1. 6100 sayılı Kanun'un 369 uncu maddesinin birinci fıkrası ile 370 ve 371 inci maddeleri.

2. Yargıtay İçtihadı Birleştirme Büyük Genel Kurulunun, 16.05.1956 tarihli ve 1956/1 Esas, 1956/6 Karar sayılı kararının ilgili bölümü şöyledir: “... Usûlü dairesinde istimlak muamelesine tevessül edilmeksizin gayrimenkulü yola kalbedilen şahsın, esas itibarıyla, gayrimenkulünü yola kalbeden amme hükmi şahsiyeti aleyhine meni müdahale davası açmağa hakkı olduğuna, ancak dilerse bu fiili duruma razı olarak, mülkiyet hakkının amme hükmi şahsiyetine devrine karşılık gayrimenkulünün bedelinin tahsilini de dava edebileceğine ve isteyebileceği bedelin de mülkiyet hakkının devrine razı olduğu tarih olan dava tarihindeki bedel olduğuna 16.05.1956 tarihinde ilk toplantıda ittifakla karar verildi.”

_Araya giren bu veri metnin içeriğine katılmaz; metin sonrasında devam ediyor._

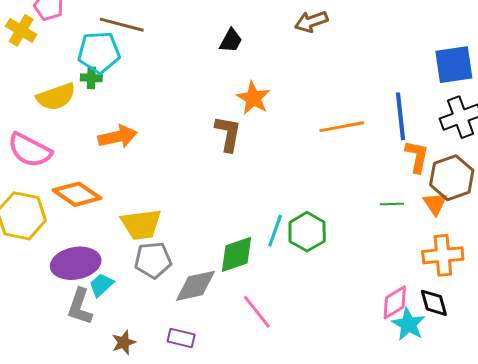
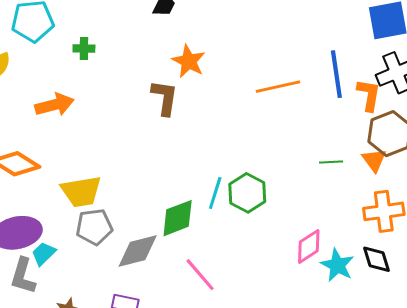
green cross: (91, 78) -> (84, 49), moved
orange L-shape: (417, 156) -> (369, 95), moved
pink diamond: (395, 302) -> (309, 246), moved
cyan star: (408, 324) -> (337, 265), moved

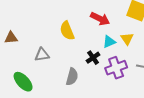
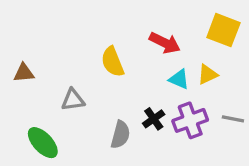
yellow triangle: (127, 39) -> (208, 74), turned 40
cyan triangle: (109, 42) -> (179, 79), turned 48
black cross: (93, 58) -> (154, 119), moved

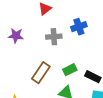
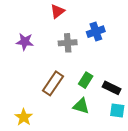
green rectangle: (70, 70) -> (86, 80), turned -32

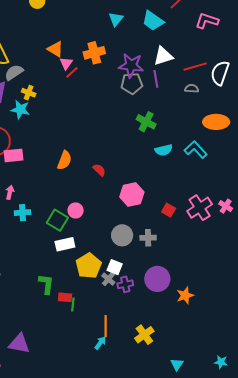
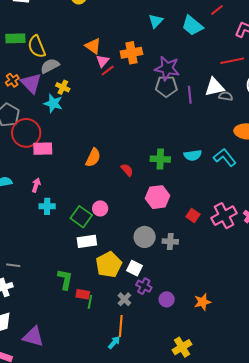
white triangle: (163, 56) -> (215, 87), moved
red line: (195, 67) -> (232, 61), moved
purple line: (156, 79) -> (190, 95), moved
green cross: (146, 122) -> (160, 159), moved, turned -30
gray cross: (108, 279) -> (124, 299), moved
purple circle: (157, 279) -> (167, 299), moved, size x0.6
purple cross: (125, 284) -> (144, 286), turned 35
yellow cross: (144, 335) -> (182, 347), moved

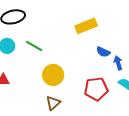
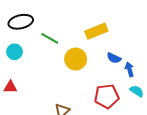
green line: (34, 46) -> (50, 38), moved
yellow circle: (53, 75) -> (76, 59), moved

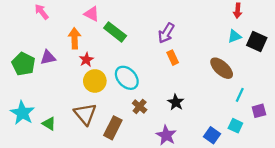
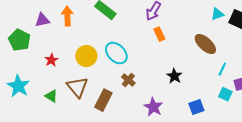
purple triangle: (48, 58) -> (42, 20), moved
red star: (86, 60) -> (51, 60), moved
black star: (176, 102) -> (174, 76), moved
green triangle: (49, 124) -> (51, 96), moved
cyan square: (235, 126) -> (225, 94), moved
blue square: (212, 135) -> (196, 107), turned 35

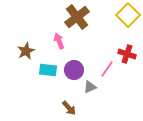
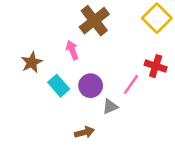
cyan rectangle: (48, 70) -> (59, 86), turned 42
brown arrow: (69, 108) -> (84, 132), turned -63

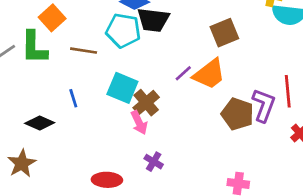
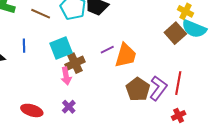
brown square: (224, 33) -> (175, 33), moved, turned -35
orange trapezoid: (209, 74) -> (126, 55), turned -52
cyan square: (122, 88) -> (61, 48), turned 30

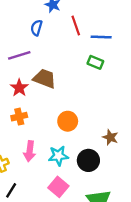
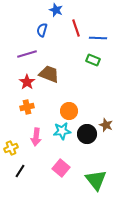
cyan star: (58, 156) -> (62, 131), moved
black circle: (88, 160) -> (87, 134), moved

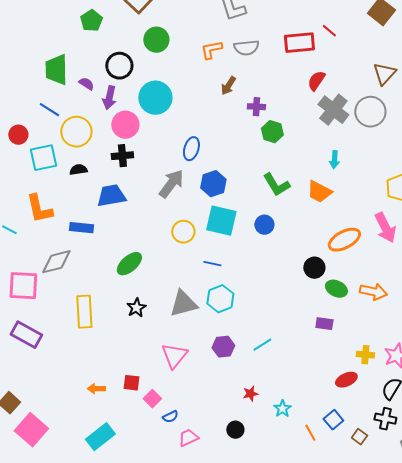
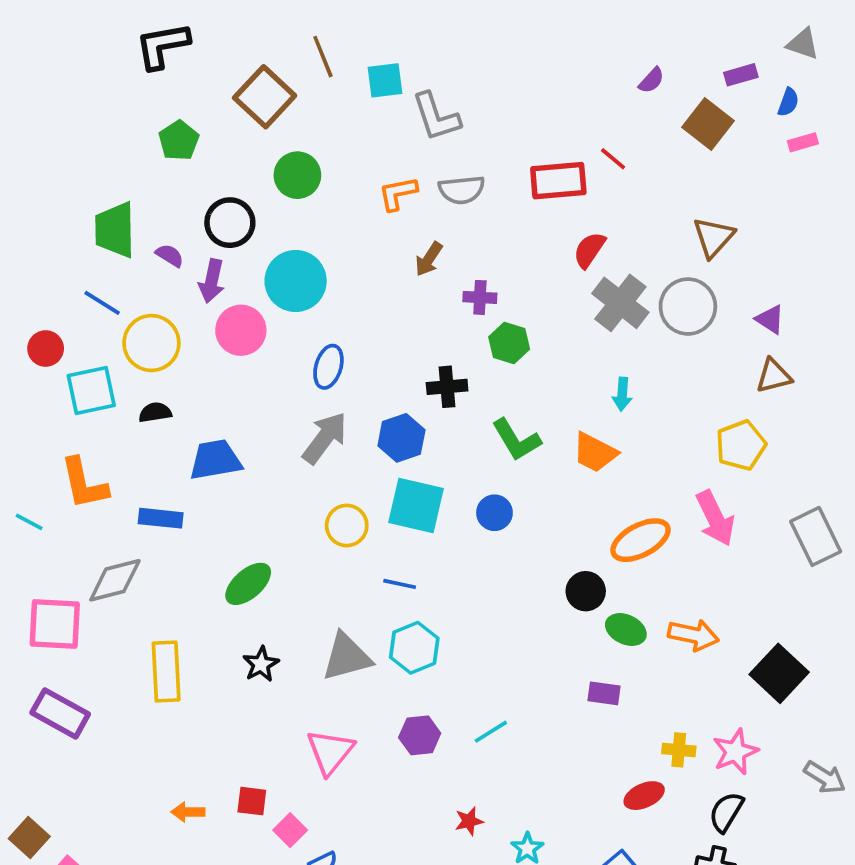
blue ellipse: (191, 149) -> (328, 367), moved
black cross: (122, 156) -> (447, 387), moved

3. Yargıtay İçtihadı Birleştirme Büyük Genel Kurulunun, 16.05.1956 tarihli ve 1954/1 Esas, 1956/7 Karar sayılı kararı ile “... Usûlü dairesinde istimlak muamelesine tevessül edilmeksizin gayrimenkulü yola kalbedilen şahsın, gayrimenkulünün bedelinin tahsiline ilişkin olarak, gayrimenkulünü yola kalbeden hükmü şahsiyeti aleyhine açacağı bedel davasında müruruzamanın mevzuubahis olamayacağına ve bu itibarla da, hadisede Borçlar Kanunu'nun 66. maddesinin tatbik kabiliyeti bulunmadığına ...” karar verilmiştir.

3. Değerlendirme

1. Bölge adliye mahkemelerinin nihai kararlarının bozulması 6100 sayılı Kanun'un 371 inci maddesinde yer alan sebeplerden birinin varlığı hâlinde mümkündür.

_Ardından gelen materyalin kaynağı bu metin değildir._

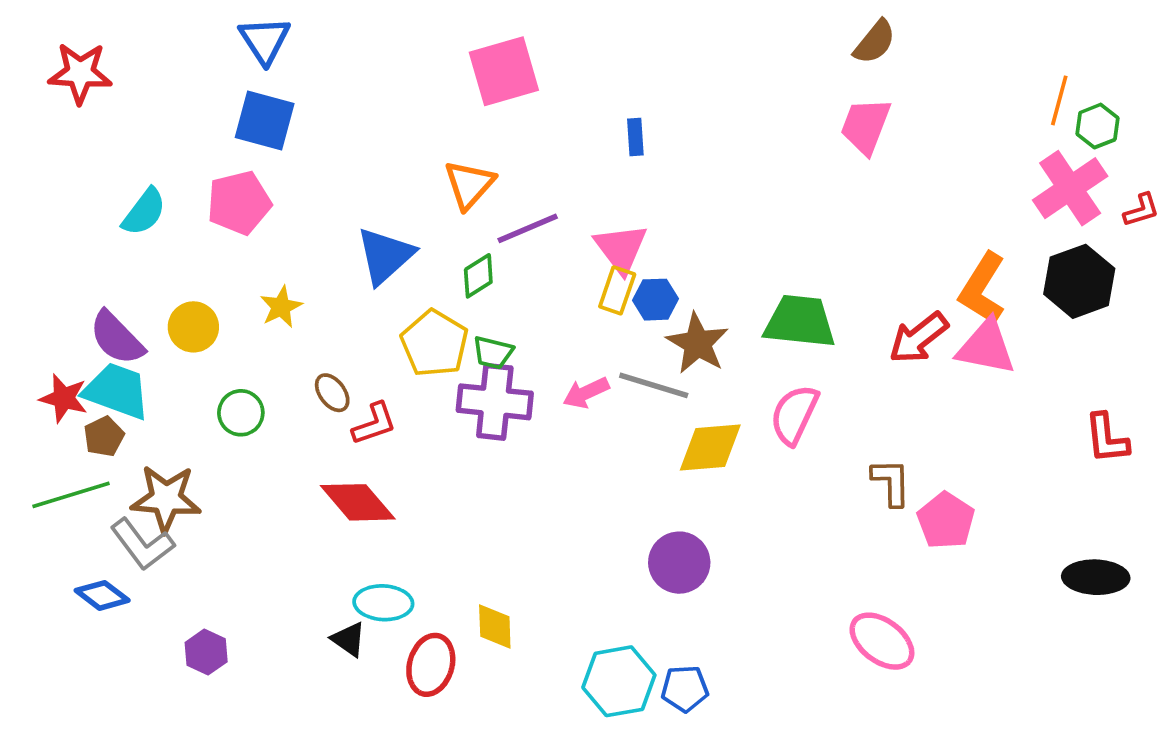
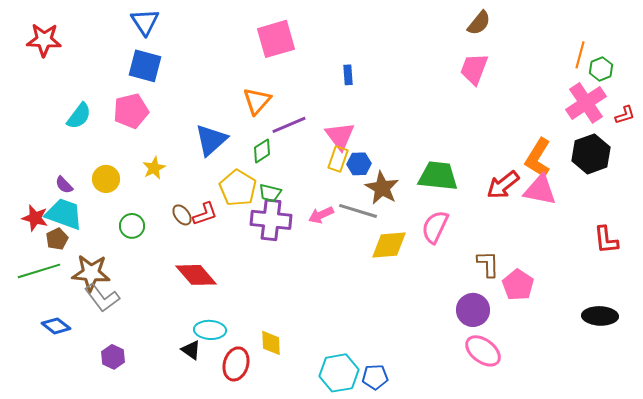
purple semicircle: (117, 338) -> (64, 185), size x0.6
red L-shape: (374, 424) -> (205, 214), moved
gray L-shape: (142, 544) -> (102, 298), moved
purple circle: (679, 563) -> (473, 310), moved

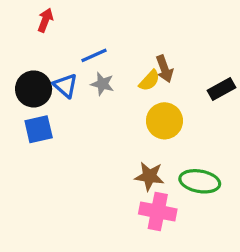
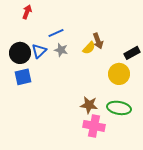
blue triangle: (65, 86) -> (39, 51), turned 35
yellow circle: (164, 121) -> (119, 74), moved

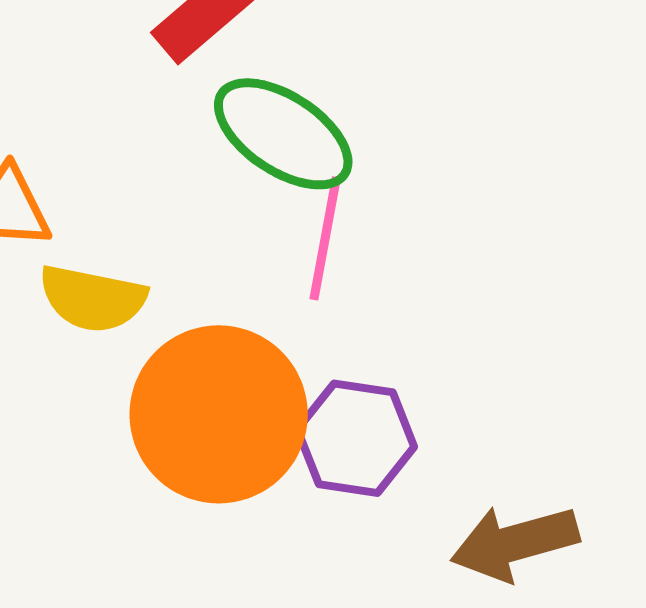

2. Arazi niteliğindeki İzmir ili, Çiğli ilçesi, ... Mahallesi ... parsel sayılı taşınmaza net geliri esas alınarak değer biçilmesi ve alınan rapor uyarınca bedelinin davalı idareden tahsiline karar verilmesi doğru olduğu gibi, ecrimisil bedeli yönünden karar tarihi itibari ile kesinlik sınırının altında kaldığı gerekçesiyle istinaf dilekçesinin reddine karar verilmesi yerindedir.

3. Temyizen incelenen karar, tarafların karşılıklı iddia ve savunmalarına, dayandıkları belgelere, uyuşmazlığa uygulanması gereken hukuk kuralları ile hukuki ilişkinin nitelendirilmesine, dava şartlarına, yargılama ve ispat kuralları ile kararda belirtilen gerekçelere göre usul ve kanuna uygun olup, temyiz dilekçesinde ileri sürülen nedenler kararın bozulmasını gerektirecek nitelikte görülmemiştir.

VI. KARAR

Açıklanan sebeple;

Davalı idare vekilinin yerinde görülmeyen tüm temyiz itirazlarının reddiyle usul ve kanuna uygun Bölge Adliye Mahkemesi kararının 6100 sayılı Kanun'un 370 inci maddesinin birinci fıkrası uyarınca ONANMASINA,

Aşağıda yazılı kalan harcın davalı idareden alınmasına,

Dosyanın İlk Derece Mahkemesine, kararın bir örneğinin Bölge Adliye Mahkemesine gönderilmesine,

28.09.2023 tarihinde oy birliğiyle karar verildi.